To provide a concrete example:
- In theory a nice way to obtain the density would be:
julia> using Plots, KernelDensity
julia> data = randn(10^4);
julia> k = kde(data);
julia> plot(k.x, k.density)
which gives me the pretty density:
- However, I cannot really store the data. So my approach is to build an histogram on the flight:
julia> function mc_histogram(nsteps)
hist = zeros(100)
limits = (-5,5)
domain = range(limits[1], limits[2]; length=100)
n = 0
for _ in 1:nsteps
x = randn()
if limits[1] < x < limits[2]
n += 1
bin = floor(Int, 100*(x - limits[1]) / (limits[2]-limits[1])) + 1
hist[bin] += 1
end
end
return domain, hist ./ n
end
mc_histogram (generic function with 1 method)
julia> x, h = mc_histogram(10^4);
julia> plot(x,h)
Histograms, though, are ugly:
Thus, what I’m searching for is a way to, without storing the data, build a kernel density estimate that will be a better estimate of the density than the histogram.
One alternative I was told was the use of average shifted histograms (which this package implements). That strategy seems adequate, though I’m unsure how more justified it is relative to just computing a running average of other smoothing function on the final discrete histogram.

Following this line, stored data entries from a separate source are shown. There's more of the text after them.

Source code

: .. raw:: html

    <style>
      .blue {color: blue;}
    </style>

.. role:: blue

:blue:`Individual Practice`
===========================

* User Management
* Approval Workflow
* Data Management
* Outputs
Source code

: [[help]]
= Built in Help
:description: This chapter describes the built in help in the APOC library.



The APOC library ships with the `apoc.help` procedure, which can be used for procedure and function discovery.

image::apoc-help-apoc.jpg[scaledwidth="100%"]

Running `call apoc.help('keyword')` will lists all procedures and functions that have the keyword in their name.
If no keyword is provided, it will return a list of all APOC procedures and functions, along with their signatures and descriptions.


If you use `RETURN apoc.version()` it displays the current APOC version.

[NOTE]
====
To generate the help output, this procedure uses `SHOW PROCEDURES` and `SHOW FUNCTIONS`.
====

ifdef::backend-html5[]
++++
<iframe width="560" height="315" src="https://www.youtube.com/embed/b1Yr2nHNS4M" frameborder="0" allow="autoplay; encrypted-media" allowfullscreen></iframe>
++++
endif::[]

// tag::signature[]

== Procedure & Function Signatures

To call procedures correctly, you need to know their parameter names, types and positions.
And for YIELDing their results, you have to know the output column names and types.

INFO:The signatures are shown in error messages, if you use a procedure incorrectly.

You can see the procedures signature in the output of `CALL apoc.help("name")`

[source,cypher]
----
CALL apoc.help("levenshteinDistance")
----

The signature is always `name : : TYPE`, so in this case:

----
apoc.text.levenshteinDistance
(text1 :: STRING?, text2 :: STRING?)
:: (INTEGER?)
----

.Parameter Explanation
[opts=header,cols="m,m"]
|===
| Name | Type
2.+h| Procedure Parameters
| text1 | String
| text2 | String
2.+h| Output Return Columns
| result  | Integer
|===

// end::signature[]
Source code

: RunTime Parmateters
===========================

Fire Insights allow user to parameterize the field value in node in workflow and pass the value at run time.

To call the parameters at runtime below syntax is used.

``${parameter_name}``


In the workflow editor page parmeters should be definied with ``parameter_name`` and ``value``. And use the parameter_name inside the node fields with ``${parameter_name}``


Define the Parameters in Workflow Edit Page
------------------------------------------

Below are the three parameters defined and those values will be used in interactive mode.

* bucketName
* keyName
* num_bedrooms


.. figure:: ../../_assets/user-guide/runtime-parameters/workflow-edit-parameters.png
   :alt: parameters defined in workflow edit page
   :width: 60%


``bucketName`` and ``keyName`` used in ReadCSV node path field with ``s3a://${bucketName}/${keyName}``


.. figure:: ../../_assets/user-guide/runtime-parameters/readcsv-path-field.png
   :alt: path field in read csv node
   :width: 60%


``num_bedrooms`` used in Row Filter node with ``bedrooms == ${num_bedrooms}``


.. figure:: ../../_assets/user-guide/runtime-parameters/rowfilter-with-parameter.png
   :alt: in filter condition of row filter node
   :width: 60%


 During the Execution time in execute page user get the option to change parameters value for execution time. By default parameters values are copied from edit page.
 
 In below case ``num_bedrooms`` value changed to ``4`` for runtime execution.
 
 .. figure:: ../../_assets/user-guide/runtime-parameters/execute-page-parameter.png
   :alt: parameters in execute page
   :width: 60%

I’m quite unfamiliar with the world of these kernel estimators, so I’m looking for alternatives. Any ideas, suggestions? Are the average shifted histograms the best alternative out there?
The alternative with AverageShiftedHistograms
gives:
julia> function mc_ash(nsteps)
a = ash(randn(); rng=range(-5, 5, length=100))
for _ in 1:nsteps
x = randn()
ash!(a, x)
end
return a
end
mc_ash (generic function with 1 method)
julia> a = mc_ash(10^4);
julia> plot(a.density)
Which doesn’t look much smoother than the histogram (there are parameters to adjust, though), but at least allows the incremental improvement of the estimates.